То, что я увидел внутри, огорчило меня. Я думал, что брат уже не способен огорчить меня после всего того, что я от него видел, но заплесневелый рис, который, я подозреваю, он специально промочил и оставил, чтобы вручить мне, был за гранью добра и зла.
— За что ты так с матерью? — спросил я, ощущая застарелую горечь. Наверное, подобное чувство испытывала мать, глядя на новые ссадины своего ребенка.
Брат расплылся в улыбке:
— О-о-о! Я поступаю так не с матерью, а с её любимым младшим сыном. Если бы она пришла сюда сама, я бы отдал ей самое значимое из того, что у меня есть.
— Распухшую гордыню? — спросил я.
Брат, который всё ещё не сел в своё кресло, размахнулся и влепил мне пощёчину. Его ладонь летела так медленно, что я мог бы дважды увернуться от неё. Раздался сочный шлепок, но моя голова даже не мотнулась. Вот в чем разница между практиком второй ступени закалки и человеком, который ни разу в жизни не поднимал ничего тяжелее чернильницы.
— Ударил как девчонка, — бросил я и направился к двери. — Ты же двадцатилетний мужик! Научись хотя бы бить нормально!
Мешочек с так и не связанными тесёмками я выбросил назад на пол, выходя из кабинета. Шум рассыпающейся по полу крупы и гневный рёв брата стали бальзамом для моей души. Возможно, мать не одобрила бы такой поступок, но мне стало куда проще дышать. Хотя я так и не выполнил того, о чём просила мама, я чувствовал себя лучше, чем час назад.
Я вышел за ворота и пошагал к дому человека, который жил в десяти минутах ходьбы от жилища брата, и который принял меня сразу.
Двор целителя был куда богаче, чем двор брата.
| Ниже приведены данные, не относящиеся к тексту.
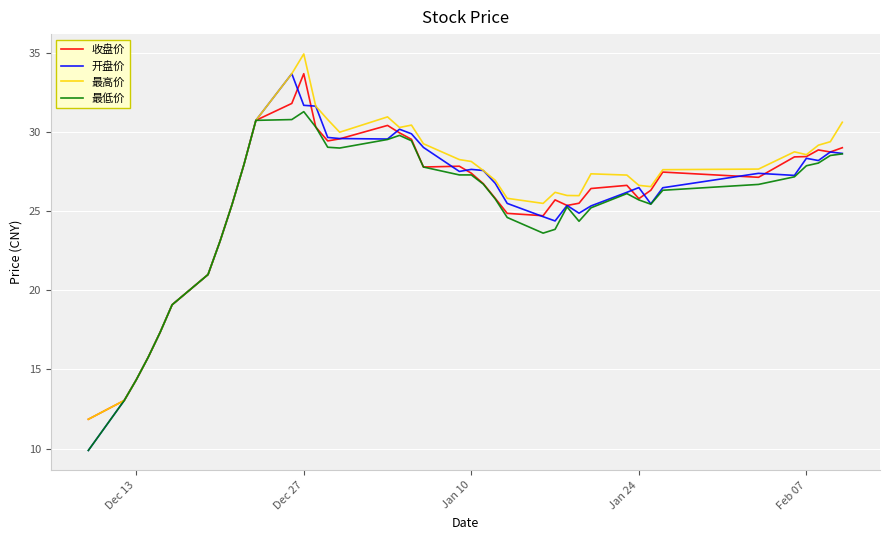

What is the highest value of the 开盘价 series?

33.7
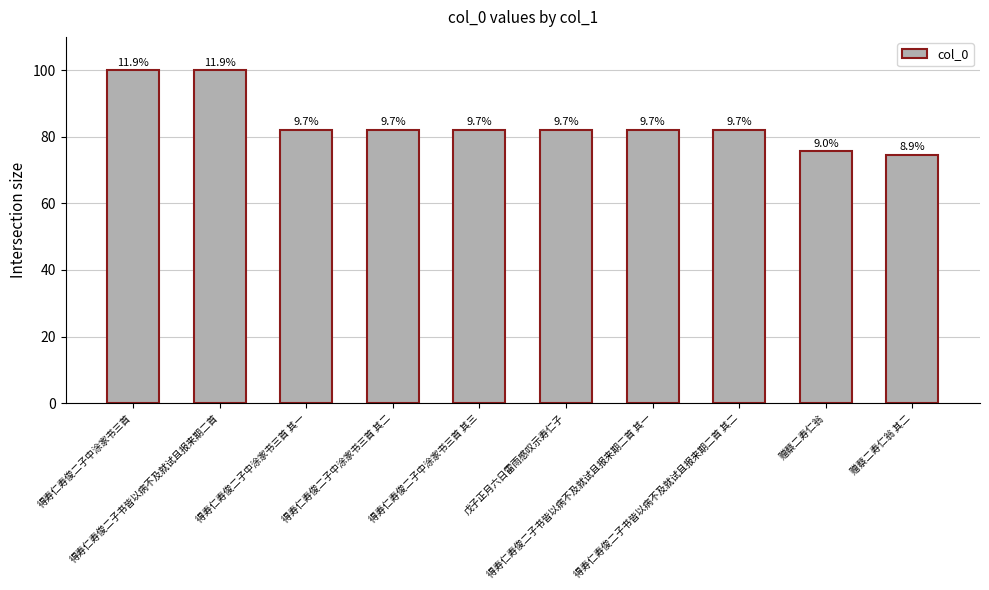

How many bars are there in total?

10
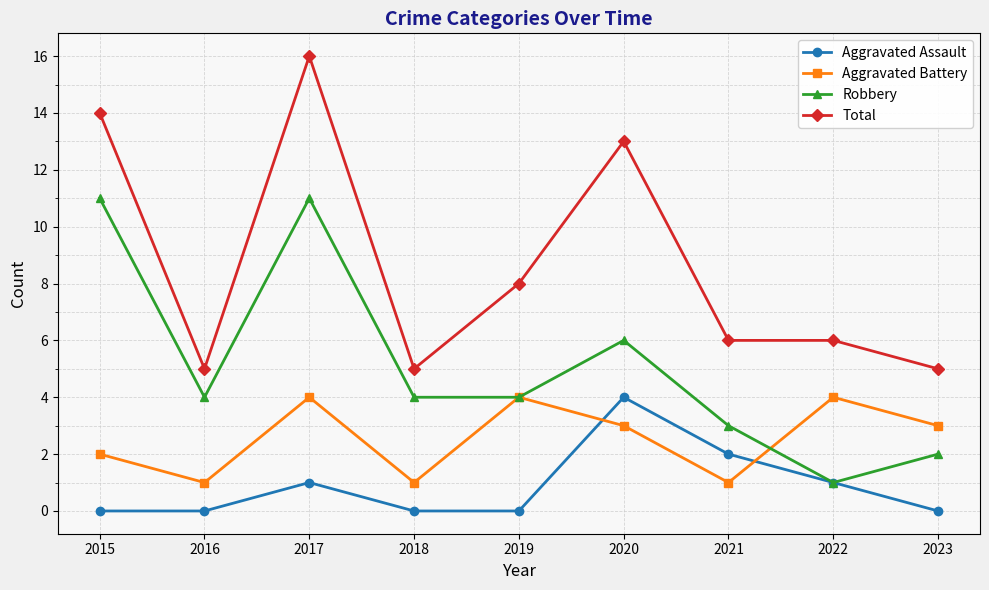

The Aggravated Assault series shows 1 at 2022. True or false?

True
Если у брата были каменные дорожки и клумбы, усаженные цветами, то у целителя посреди двора располагался большой пруд, по которому плавали настоящие лебеди. Как в прошлый раз, я прикипел взглядом к роскошным птицам, и двинулся вперёд только после окрика слуги, который приказал мне поторопиться.
Целитель ждал меня внутри своего кабинета. Я покосился на кушетку, где лежал пару суток назад, и сказал:
— Я согласен на ваши поручения. Только прошу, верните моей семье еду. Если я умру с голода, некому будет ходить за вашими травами.
— Не понимаю, о чём ты, — поднял бровь наглец. — Чтобы не было недосказанности: на меня не работают люди, способные забрать у малоимущих последнюю еду.
По глазам вижу — лжёт. И слово какое подобрал: «малоимущие». Красивое слово, сочное. Китту обычно в лицо бросали «отброс», «бедняк», «голоногий».